▶ TUGAS YANG DIKERJAKAN:
A – Tuliskan ulang tanpa perubahan bagian kisah perjalanan ke Bengkulu yang membentang dari "Ingin hati check-in" sampai dengan "dan mengistirahatkan punggung.".
B – Jawablah pertanyaan berikut berdasarkan kisah perjalanan ke Bengkulu, dengan tanda yang sama untuk setiap jawaban.
(i) Dari kota mana mobil travel itu berangkat menuju Bengkulu?
(ii) Siapa nama kawan baik Ara yang menjemput pada sore hari?
(iii) Ke kawasan wisata mana mereka diantarkan?
C – Tentukan apakah setiap pernyataan berikut sesuai dengan kisah perjalanan ke Bengkulu. Jawab ya atau tidak, lalu kutip kata-kata yang menentukan dari kisah tersebut.
(i) Ara mabuk perjalanan lebih parah daripada mama.
(ii) Setibanya di Bengkulu, mereka tidur di hotel berbintang.
(iii) Udara di Bengkulu lebih sejuk daripada di Palembang.

▶ BAGIAN TEKS:
Aku duduk terguncang-guncang di dalam mobil travel yang melaju menembus gelapnya jalan dari Palembang, Sumatera Selatan, menuju Bengkulu. Oh, jangan pikir mobil travel ini seperti di Pulau Jawa dengan 3 baris bangku penumpang di belakang kursi sopir, bertipe minibus atau microbus, dengan nama brand yang jelas terpampang pada sisi bodi kendaraan. Tidak, tidak, mobil travel di sini tak ubahnya seperti mobil penumpang pada umumnya yang fungsinya disulap menjadi kendaraan umum. Bahkan nama brand pun tak ada.
Persis seperti mobil travel yang kunaiki dari Parapat, Simalungun, menuju kota Medan di tahun 2016 silam saat aku menjadi salah satu panitia Karnaval Kemerdekaan Pesona Danau Toba.
Aku tidak sendirian malam itu, namun 2 perempuan yang bersamaku itu sama-sama sudah teler di kursinya masing-masing. Mama (ibu mertua) di sebelah kananku bahkan sudah mabok dari sejak menit-menit pertama perjalanan. Beliau sebetulnya adalah sosok lansia yang kuat, tapi memang susah bersahabat dengan momen perjalanan darat menggunakan mobil atau bus. Ara, istriku yang duduk di sisi kiriku, memang tidak separah mama. Namun ia pun tertidur tak berdaya di kursinya, mengalihkan pikiran agar tidak muntah-muntah seperti mama.

Duduk di antara dua bangku membuat kepalaku tak kebagian sandaran kursi. Aku terjaga semalaman, hanya sesekali memejamkan mata namun seluruh indra lainnya tetap bekerja.
Esok paginya, aku tiba di Bengkulu dengan kantung mata menjuntai dan muka kucel berkeringat.
Ingin hati check-in di hotel berbintang, mandi air panas, lalu tidur sepuasnya di atas kasur yang empuk demi menumpas kantuk yang belum terbalas. Namun karena isi dompetku masih terbatas, ditambah tujuan utama kami ke Bengkulu adalah silaturahmi, maka kami harus mencukupkan diri tidur di atas tikar ruang keluarga. Ya sudah, yang penting ada tempat untuk meluruskan kaki dan mengistirahatkan punggung.
Berbeda dengan Palembang, Bengkulu menyapaku dengan lanskap pegunungan dan kontur tanah yang berbukit-bukit. Udaranya lebih sejuk, lalu lintas kotanya lebih tenang.


Setelah sebentar beristirahat, mandi, dan makan siang, sorenya aku dan Ara sudah dijemput salah seorang kawan baik Ara di Bengkulu, Yadi, yang dulu adalah adik tingkatnya di SMA. Tanpa lama berbasa-basi, kami langsung diantarkan menuju kawasan wisata utama Bengkulu: Pantai Panjang.

▶ INFORMASI YANG DIBERIKAN:
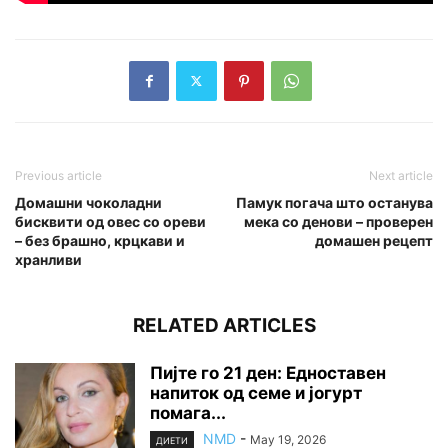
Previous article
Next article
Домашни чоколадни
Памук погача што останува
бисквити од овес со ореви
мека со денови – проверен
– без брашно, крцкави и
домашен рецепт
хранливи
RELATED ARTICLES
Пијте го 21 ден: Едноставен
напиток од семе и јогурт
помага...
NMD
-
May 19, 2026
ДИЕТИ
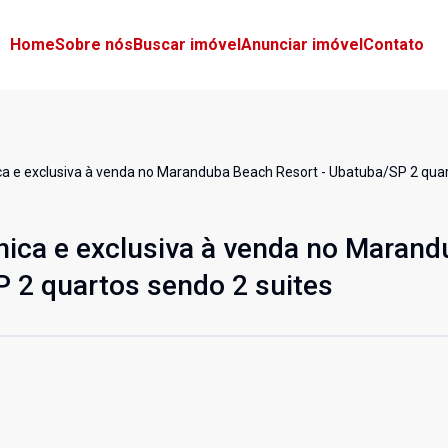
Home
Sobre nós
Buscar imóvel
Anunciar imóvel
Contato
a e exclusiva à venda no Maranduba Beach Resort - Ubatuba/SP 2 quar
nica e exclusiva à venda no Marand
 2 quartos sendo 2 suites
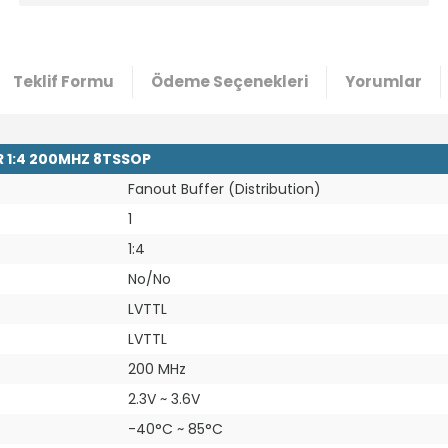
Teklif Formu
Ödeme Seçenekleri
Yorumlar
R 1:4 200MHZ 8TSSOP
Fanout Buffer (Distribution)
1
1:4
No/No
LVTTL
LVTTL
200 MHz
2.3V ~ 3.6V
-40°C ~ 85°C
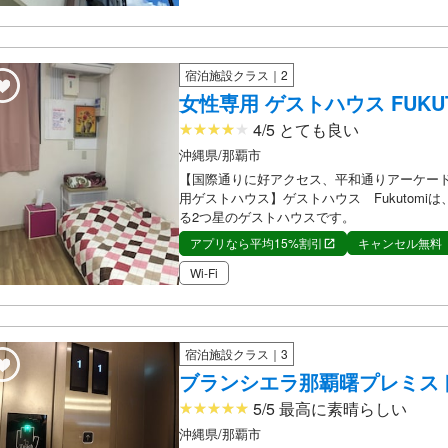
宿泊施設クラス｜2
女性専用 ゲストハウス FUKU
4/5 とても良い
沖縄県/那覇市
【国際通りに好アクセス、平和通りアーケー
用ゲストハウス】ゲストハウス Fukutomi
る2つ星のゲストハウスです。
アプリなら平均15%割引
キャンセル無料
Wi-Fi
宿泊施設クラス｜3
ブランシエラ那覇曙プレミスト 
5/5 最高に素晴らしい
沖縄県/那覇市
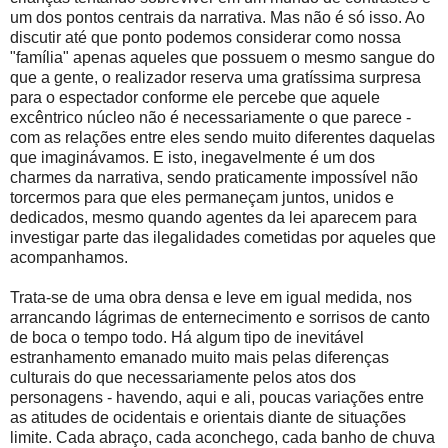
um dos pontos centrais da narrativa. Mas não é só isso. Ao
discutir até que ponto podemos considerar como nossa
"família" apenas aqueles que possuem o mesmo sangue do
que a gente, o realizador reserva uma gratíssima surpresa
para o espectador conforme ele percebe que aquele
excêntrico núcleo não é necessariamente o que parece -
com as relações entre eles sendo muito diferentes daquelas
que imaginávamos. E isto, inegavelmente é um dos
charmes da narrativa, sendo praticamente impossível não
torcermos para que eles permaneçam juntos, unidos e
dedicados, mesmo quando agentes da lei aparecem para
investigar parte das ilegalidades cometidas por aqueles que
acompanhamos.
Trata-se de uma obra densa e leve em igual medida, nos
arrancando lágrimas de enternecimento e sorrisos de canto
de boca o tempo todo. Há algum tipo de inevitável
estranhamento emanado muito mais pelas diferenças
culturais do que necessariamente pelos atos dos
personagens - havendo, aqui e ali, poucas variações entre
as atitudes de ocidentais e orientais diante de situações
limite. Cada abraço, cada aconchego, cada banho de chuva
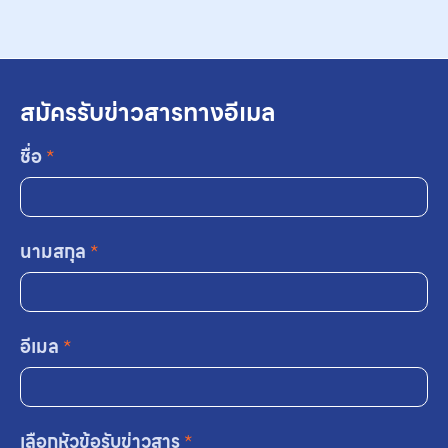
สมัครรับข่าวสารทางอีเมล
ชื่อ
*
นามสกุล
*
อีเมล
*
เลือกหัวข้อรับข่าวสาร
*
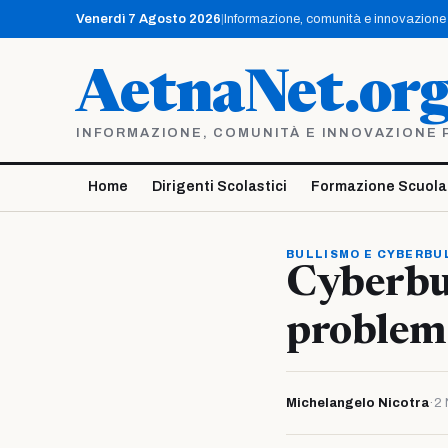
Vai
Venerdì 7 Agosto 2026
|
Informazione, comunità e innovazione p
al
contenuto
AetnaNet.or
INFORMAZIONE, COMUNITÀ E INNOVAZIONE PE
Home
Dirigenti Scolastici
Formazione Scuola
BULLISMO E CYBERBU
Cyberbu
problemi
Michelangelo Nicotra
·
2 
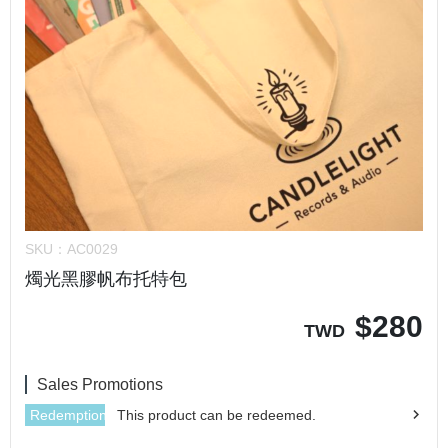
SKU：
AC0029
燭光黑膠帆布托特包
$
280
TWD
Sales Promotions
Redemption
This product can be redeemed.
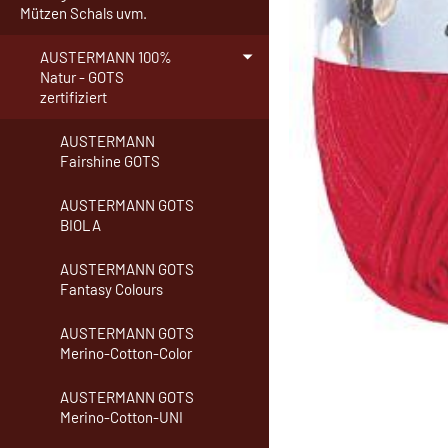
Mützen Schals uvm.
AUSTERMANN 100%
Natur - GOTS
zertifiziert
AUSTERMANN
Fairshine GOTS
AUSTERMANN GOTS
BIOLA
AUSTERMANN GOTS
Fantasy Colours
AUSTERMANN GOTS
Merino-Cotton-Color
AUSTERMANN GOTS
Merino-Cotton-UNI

▶ HASIL TIAP TUGAS:
A –
Ingin hati check-in di hotel berbintang, mandi air panas, lalu tidur sepuasnya di atas kasur yang empuk demi menumpas kantuk yang belum terbalas. Namun karena isi dompetku masih terbatas, ditambah tujuan utama kami ke Bengkulu adalah silaturahmi, maka kami harus mencukupkan diri tidur di atas tikar ruang keluarga. Ya sudah, yang penting ada tempat untuk meluruskan kaki dan mengistirahatkan punggung.

B –
(i) Palembang, Sumatera Selatan.
(ii) Yadi.
(iii) Pantai Panjang.

C –
(i) Tidak. "Ara, istriku yang duduk di sisi kiriku, memang tidak separah mama."
(ii) Tidak. "maka kami harus mencukupkan diri tidur di atas tikar ruang keluarga."
(iii) Ya. "Udaranya lebih sejuk, lalu lintas kotanya lebih tenang."